Dispiace dirlo a chi ama il cinema francese, ma un titolo come “John og Irene” (John e Irene, Danimarca, 1949, dir. Asbjørn Andersen) - pur essendo lontano dal poter essere considerato un caposaldo del genere - ci è piaciuto comunque molto di più di un qualunque titolo di Henri-Georges Clouzot. È probabile - anzi certo - che in ciò influisca il nostro modo di definire “cosa sia noir e cosa no”, tema notoriamente indecidibile, ma francamente sarebbe difficile sostenere che la continua minaccia (spesso realizzata) di spocchiosa farsa della via al noir praticata Oltralpe possa essere costitutivo del genere.

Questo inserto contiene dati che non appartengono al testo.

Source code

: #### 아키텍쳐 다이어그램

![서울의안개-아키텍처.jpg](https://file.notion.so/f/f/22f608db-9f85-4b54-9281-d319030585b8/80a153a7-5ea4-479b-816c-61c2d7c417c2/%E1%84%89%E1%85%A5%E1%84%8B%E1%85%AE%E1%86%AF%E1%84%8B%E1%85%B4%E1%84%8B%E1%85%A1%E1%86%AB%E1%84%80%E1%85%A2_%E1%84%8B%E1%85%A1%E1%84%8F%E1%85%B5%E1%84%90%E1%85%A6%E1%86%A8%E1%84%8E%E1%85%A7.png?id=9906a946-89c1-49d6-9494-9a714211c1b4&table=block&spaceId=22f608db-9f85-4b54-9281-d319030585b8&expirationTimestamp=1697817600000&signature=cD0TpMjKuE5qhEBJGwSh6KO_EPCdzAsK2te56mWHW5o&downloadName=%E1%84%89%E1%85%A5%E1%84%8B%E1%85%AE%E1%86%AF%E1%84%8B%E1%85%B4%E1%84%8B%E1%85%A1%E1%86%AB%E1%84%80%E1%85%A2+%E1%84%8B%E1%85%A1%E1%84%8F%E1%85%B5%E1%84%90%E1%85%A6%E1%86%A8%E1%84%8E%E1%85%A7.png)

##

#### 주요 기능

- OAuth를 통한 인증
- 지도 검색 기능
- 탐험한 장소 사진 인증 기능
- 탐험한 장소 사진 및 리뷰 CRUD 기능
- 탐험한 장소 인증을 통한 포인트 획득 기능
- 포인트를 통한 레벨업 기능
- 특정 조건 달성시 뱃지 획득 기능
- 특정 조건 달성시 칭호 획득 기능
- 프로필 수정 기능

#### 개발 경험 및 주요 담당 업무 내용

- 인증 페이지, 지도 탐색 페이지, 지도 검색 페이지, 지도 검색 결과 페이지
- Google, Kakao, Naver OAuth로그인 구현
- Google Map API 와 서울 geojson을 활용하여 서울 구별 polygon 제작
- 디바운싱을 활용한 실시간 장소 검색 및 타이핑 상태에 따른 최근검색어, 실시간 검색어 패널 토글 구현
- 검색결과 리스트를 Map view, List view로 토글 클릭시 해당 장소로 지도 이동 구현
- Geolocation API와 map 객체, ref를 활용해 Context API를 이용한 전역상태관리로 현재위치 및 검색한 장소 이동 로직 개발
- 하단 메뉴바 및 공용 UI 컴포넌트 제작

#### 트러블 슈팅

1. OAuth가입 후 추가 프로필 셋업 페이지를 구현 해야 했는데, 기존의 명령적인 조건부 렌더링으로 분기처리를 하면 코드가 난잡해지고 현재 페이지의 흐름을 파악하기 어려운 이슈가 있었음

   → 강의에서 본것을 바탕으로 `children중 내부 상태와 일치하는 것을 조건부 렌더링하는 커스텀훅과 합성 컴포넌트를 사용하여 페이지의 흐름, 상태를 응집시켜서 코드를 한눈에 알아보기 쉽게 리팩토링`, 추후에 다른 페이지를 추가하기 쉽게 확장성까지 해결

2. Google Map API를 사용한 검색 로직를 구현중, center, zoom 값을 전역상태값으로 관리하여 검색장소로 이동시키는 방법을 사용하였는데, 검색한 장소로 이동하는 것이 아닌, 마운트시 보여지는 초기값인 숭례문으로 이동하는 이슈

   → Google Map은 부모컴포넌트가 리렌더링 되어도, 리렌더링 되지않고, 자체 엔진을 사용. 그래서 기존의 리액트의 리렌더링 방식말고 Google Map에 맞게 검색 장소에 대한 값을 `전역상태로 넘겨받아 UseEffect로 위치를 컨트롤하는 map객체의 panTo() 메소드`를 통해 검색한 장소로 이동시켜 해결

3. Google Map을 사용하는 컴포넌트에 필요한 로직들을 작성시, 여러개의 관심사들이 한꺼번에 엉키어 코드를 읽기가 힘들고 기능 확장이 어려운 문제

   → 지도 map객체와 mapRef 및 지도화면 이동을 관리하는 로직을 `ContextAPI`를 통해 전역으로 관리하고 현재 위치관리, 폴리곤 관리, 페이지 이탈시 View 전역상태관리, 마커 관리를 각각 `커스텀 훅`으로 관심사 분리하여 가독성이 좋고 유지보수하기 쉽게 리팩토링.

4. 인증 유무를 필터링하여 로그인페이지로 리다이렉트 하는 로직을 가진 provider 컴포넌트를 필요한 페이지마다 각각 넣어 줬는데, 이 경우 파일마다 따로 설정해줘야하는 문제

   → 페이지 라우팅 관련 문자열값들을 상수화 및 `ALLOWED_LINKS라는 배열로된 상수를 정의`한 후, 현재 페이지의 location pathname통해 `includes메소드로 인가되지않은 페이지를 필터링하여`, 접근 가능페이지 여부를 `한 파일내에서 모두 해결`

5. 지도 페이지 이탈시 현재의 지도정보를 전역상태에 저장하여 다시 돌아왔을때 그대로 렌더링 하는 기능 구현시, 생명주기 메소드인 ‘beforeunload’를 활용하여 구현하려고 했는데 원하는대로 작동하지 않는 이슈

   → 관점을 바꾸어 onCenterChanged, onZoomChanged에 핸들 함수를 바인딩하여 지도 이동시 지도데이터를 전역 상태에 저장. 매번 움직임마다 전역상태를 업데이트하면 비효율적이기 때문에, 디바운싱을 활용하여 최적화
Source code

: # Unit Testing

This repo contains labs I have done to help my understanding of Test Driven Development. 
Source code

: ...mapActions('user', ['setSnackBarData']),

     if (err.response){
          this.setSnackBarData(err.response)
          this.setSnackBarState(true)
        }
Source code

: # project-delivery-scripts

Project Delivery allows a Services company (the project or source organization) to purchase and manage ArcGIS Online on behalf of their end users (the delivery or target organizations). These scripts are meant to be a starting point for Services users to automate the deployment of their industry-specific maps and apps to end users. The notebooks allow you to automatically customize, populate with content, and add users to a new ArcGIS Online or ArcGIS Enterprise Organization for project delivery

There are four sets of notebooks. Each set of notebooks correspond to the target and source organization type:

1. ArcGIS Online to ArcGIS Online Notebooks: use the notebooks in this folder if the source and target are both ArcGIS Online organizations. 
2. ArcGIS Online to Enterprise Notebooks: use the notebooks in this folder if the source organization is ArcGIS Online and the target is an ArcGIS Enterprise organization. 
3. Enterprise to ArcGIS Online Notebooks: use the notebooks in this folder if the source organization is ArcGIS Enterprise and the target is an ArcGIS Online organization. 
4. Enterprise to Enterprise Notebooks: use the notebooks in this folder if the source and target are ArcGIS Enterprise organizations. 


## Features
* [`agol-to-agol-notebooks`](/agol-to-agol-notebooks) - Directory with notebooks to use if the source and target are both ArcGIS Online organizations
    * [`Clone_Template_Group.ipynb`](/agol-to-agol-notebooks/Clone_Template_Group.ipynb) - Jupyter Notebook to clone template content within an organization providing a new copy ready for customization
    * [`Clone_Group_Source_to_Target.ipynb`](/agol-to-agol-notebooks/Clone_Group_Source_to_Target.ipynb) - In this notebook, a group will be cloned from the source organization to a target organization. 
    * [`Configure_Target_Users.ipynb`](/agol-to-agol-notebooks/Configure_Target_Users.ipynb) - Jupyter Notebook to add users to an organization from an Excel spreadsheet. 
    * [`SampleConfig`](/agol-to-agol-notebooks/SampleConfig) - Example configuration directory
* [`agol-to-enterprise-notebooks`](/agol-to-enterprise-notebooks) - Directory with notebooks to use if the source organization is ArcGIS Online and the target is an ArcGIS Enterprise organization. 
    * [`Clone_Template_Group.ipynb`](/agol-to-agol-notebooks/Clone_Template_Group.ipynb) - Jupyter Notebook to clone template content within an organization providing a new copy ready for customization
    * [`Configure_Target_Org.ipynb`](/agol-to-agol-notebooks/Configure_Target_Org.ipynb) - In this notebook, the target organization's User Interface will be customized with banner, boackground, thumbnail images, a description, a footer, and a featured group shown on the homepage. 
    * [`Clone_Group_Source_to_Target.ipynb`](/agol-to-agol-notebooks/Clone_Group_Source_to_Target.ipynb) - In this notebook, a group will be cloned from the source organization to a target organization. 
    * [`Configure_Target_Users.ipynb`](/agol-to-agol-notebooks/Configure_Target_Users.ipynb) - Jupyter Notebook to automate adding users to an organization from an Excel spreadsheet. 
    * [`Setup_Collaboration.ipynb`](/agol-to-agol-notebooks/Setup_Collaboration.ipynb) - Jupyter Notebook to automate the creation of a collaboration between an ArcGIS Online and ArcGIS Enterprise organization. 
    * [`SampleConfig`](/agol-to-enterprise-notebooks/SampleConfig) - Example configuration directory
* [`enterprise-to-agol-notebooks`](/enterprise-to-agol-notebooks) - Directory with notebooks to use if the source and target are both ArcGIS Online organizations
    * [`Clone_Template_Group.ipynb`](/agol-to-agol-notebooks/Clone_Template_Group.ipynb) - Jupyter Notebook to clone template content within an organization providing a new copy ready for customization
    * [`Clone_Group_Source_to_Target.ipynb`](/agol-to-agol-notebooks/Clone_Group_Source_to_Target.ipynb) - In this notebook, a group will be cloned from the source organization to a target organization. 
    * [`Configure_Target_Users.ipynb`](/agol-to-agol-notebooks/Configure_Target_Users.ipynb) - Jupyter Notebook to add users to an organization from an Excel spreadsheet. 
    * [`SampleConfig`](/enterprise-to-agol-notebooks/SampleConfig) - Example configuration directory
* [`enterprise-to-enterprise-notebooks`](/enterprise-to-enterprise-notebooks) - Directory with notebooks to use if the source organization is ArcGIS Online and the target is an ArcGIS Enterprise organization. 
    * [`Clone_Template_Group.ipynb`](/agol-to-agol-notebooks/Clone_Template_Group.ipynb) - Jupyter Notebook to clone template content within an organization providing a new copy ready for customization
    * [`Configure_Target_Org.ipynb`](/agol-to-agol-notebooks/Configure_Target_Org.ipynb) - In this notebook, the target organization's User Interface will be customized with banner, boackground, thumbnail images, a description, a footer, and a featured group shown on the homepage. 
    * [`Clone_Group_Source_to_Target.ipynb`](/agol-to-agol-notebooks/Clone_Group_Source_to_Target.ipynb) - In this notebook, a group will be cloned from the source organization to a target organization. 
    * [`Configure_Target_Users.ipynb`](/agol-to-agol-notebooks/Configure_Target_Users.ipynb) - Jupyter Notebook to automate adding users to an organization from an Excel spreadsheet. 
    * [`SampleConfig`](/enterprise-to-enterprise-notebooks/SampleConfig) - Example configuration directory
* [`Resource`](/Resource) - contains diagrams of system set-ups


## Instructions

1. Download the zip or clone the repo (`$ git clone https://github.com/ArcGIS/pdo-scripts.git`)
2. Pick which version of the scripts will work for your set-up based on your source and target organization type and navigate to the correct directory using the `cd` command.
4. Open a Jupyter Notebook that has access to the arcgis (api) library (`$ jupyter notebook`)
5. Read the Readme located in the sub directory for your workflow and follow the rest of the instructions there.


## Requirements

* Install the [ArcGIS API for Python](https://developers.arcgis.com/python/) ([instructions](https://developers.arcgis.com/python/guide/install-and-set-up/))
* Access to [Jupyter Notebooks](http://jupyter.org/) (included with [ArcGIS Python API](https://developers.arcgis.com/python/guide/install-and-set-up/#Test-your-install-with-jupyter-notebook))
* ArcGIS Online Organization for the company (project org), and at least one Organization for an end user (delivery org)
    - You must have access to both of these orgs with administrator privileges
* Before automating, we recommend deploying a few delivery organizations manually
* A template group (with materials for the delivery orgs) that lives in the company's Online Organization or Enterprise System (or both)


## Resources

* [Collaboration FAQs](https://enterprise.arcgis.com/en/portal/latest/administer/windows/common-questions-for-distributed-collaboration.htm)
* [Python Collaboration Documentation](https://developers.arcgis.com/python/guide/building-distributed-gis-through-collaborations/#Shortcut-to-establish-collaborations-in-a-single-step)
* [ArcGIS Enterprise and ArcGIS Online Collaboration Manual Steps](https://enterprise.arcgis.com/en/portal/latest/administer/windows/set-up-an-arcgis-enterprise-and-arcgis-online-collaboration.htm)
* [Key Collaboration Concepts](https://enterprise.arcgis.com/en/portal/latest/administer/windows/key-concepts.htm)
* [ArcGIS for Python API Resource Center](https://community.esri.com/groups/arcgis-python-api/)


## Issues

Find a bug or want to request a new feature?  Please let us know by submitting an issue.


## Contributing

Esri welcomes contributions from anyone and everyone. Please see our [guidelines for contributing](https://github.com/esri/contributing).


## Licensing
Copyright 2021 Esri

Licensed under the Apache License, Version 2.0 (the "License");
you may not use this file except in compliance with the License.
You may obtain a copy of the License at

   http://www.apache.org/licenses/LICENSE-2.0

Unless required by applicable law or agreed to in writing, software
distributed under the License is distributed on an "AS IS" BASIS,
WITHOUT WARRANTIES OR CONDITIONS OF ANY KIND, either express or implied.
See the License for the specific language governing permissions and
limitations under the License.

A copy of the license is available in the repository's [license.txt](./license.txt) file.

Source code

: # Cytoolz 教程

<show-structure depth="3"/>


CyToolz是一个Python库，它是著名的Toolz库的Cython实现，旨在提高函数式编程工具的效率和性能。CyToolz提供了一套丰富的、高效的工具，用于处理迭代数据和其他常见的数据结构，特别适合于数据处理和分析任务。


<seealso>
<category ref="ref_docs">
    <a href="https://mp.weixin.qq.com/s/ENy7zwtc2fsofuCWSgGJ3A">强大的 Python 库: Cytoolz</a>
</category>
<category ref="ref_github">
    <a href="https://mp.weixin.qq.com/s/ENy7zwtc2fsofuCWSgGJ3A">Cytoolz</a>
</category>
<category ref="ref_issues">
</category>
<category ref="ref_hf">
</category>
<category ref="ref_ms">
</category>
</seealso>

Certamente lo è, al contrario, una fondamentale serietà di fondo, che in “John og Irene” tocca in alcuni punti anche estremi di quella “noia metafisica” per cui sono celebri molte pellicole girate tra i fiordi: i ballerini John (Ebbe Rode) e Irene (Bodil Kjer) percorrono su un automobile ancora da finire di pagare migliaia di chilometri lungo l’intera penisola scandinava con ingaggi che scarseggiano e liti sempre più violente, nate soprattutto dalla frustrazione di lei per le deluse speranze di gloria e benessere.
Finché, quando Irene rivela di essere incinta ma di non voler tenere il bambino perché questo significherebbe sprofondare la coppia e il nascituro in una vita al limite della fame, John - dopo essersi visto rifiutato un prestito che permetterebbe alla partner il “lusso” di una maternità - uccide il loro impresario per derubarlo della somma. Il road movie si trasforma così in un Kammerspiel, in un dramma di camera d’albergo a Stoccolma in cui John tenta invano di convincere Irene che quei soldi li ha avuti in prestito da un ricco amico che ha fatto fortuna in America con l’unico risultato di portarla ad abortire per disperazione. Come si vede, un melò più che un noir, condito però da un senso di sradicamente esistenziale e da dialoghi e situazioni di dibattito morale e “lirismo di coppia” che alzano il tono verso quelli che saranno i grandi esiti bergmaniani.